▶ **What the task asks**: Copy every line below that has the word "Speech" in it.

▶ **Supplied material**:
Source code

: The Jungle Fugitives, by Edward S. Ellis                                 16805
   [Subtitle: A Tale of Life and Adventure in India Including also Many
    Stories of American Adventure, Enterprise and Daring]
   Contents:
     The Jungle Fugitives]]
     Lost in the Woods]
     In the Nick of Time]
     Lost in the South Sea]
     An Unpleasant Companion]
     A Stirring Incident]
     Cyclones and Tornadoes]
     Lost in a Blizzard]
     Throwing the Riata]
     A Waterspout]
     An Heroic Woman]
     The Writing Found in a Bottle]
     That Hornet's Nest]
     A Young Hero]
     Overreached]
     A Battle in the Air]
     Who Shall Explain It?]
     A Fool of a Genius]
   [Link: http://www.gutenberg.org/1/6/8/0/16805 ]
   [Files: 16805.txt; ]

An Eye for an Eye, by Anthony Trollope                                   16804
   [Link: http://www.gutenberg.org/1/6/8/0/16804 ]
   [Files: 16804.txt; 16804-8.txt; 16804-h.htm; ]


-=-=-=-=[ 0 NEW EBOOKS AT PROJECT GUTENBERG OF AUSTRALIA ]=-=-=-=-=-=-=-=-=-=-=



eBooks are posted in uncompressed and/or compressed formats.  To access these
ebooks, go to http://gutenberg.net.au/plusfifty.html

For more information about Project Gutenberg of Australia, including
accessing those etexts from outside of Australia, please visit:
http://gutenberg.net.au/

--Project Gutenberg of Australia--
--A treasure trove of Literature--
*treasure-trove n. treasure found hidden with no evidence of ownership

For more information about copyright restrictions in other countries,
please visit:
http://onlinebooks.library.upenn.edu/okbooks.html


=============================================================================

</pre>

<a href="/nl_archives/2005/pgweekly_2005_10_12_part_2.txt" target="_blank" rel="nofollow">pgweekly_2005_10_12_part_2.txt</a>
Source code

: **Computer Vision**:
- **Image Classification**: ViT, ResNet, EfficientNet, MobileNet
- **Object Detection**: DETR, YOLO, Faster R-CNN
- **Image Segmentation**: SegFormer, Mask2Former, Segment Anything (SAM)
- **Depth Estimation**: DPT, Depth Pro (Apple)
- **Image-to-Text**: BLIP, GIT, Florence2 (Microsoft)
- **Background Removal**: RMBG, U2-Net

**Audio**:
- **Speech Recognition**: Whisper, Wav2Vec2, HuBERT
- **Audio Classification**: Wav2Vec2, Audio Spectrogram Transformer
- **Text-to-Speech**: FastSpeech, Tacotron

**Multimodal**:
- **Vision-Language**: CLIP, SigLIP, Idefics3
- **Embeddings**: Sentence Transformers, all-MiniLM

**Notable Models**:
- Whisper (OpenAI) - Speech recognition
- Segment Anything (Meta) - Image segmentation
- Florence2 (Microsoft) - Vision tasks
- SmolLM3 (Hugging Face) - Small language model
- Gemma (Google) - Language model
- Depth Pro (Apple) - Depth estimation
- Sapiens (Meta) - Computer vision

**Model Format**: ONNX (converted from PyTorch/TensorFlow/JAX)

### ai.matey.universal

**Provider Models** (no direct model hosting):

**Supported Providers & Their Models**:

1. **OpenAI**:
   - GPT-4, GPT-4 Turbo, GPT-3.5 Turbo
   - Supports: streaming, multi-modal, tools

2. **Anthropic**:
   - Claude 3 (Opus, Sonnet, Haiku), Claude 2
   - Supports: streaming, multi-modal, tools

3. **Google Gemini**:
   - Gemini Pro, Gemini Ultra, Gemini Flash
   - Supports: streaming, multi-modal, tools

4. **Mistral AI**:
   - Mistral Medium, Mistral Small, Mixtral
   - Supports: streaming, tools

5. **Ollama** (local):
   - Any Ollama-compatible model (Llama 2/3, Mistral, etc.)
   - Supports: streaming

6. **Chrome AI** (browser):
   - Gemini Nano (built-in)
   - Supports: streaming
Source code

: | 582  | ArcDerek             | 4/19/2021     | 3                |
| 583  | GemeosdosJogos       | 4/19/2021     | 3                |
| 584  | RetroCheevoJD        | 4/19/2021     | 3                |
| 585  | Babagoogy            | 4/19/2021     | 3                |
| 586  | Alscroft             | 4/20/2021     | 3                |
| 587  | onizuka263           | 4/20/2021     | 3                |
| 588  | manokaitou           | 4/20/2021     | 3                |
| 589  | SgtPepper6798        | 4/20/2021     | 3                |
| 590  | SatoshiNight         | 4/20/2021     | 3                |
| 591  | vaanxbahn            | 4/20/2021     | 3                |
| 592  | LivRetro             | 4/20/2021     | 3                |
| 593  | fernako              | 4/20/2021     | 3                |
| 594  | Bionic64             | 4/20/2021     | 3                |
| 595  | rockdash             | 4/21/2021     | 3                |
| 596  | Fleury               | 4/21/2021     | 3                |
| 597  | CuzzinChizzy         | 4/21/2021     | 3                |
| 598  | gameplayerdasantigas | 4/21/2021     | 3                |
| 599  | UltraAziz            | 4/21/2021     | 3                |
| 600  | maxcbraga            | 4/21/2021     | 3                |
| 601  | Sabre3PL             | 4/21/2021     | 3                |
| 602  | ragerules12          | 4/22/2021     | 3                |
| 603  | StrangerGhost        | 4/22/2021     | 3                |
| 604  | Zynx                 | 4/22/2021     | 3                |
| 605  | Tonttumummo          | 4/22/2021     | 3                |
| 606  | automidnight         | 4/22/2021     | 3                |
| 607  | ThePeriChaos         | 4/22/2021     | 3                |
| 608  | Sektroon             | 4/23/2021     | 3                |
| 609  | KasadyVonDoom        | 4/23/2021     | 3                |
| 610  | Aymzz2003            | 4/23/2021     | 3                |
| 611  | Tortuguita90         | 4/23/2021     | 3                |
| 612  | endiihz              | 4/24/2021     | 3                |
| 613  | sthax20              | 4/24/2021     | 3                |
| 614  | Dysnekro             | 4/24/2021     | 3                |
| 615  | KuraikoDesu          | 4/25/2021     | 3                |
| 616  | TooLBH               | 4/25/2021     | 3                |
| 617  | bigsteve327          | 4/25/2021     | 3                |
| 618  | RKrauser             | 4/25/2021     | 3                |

▶ **Output**:
- **Speech Recognition**: Whisper, Wav2Vec2, HuBERT
- **Text-to-Speech**: FastSpeech, Tacotron
- Whisper (OpenAI) - Speech recognition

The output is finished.